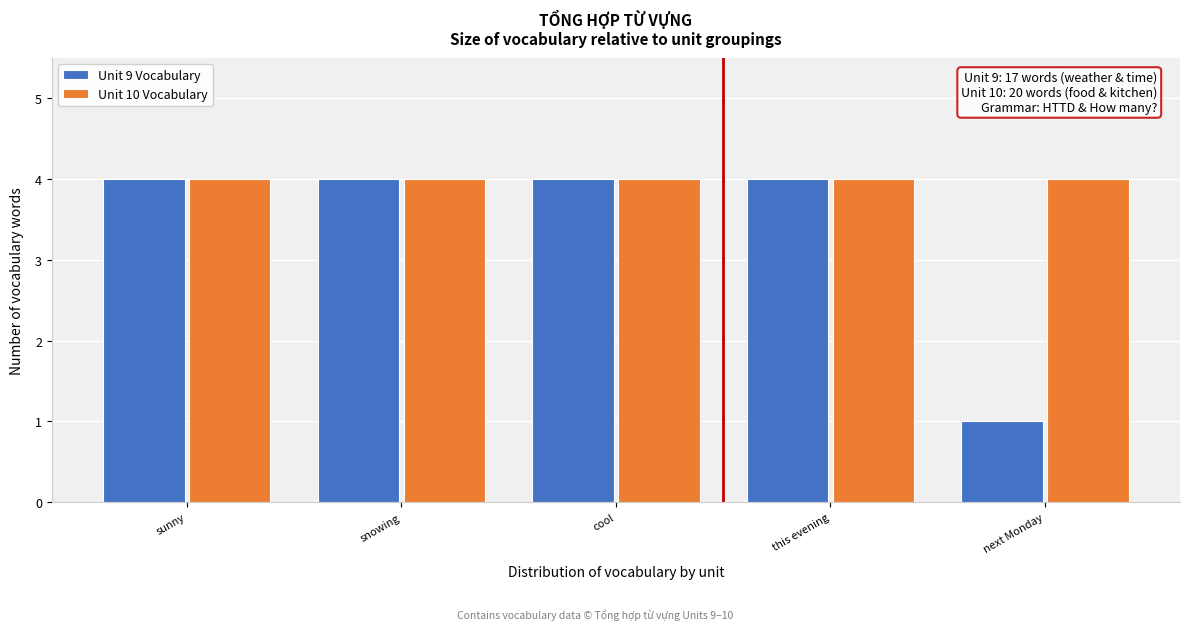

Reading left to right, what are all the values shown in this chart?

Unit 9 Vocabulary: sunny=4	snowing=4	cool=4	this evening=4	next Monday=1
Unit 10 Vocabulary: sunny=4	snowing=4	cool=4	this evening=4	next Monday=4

-*-

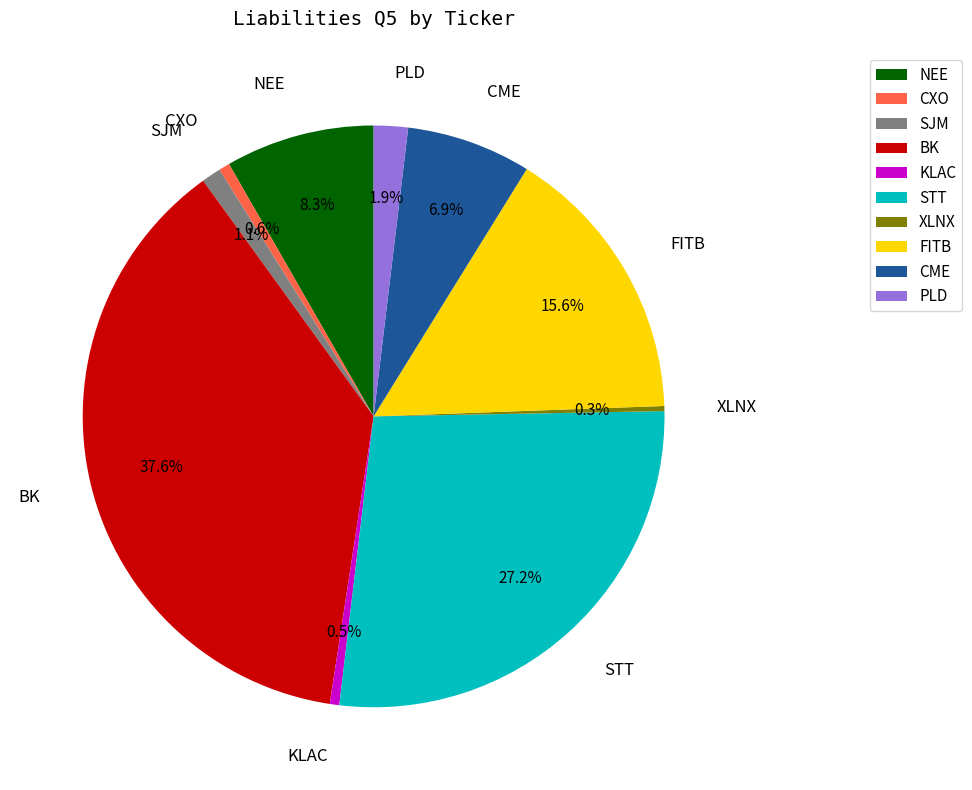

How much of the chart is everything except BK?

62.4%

-*-

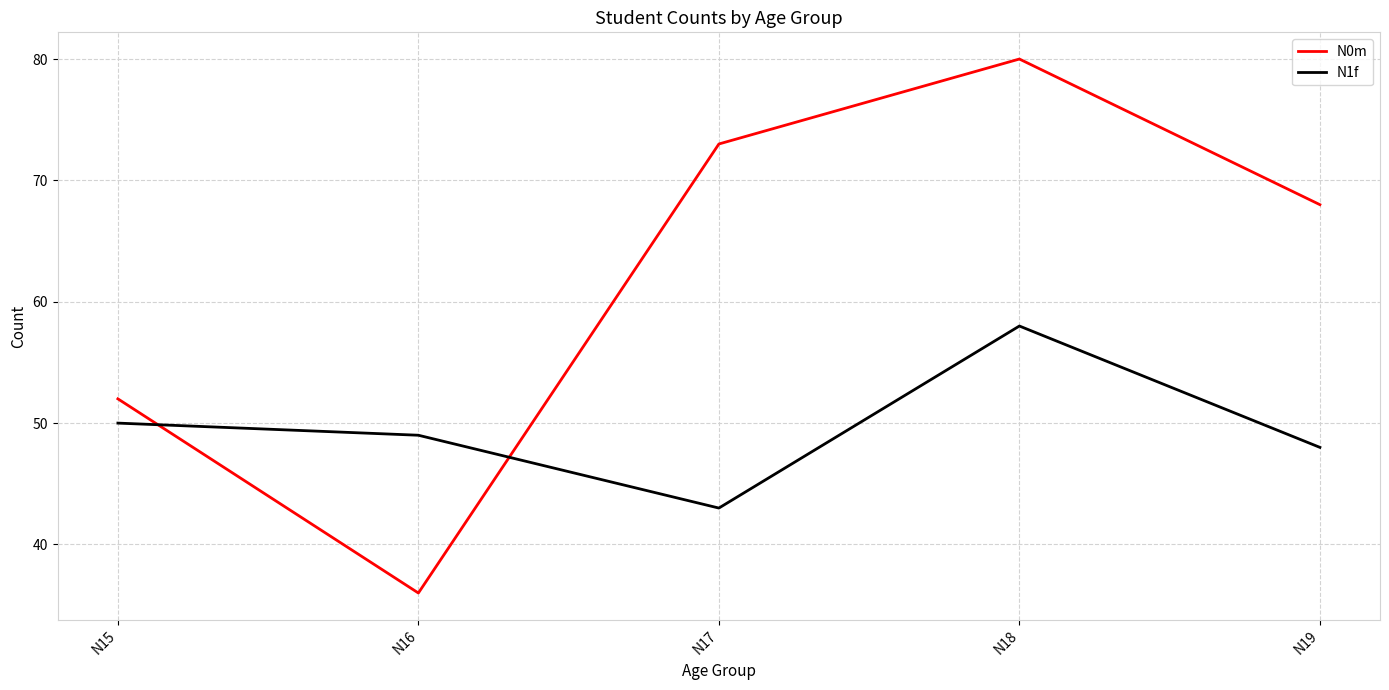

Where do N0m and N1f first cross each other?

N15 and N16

-*-

**Task prompt**
Could you gather every line in the entries above that contains the word "sunny"?

**Output for this task**
Unit 9 Vocabulary: sunny=4	snowing=4	cool=4	this evening=4	next Monday=1
Unit 10 Vocabulary: sunny=4	snowing=4	cool=4	this evening=4	next Monday=4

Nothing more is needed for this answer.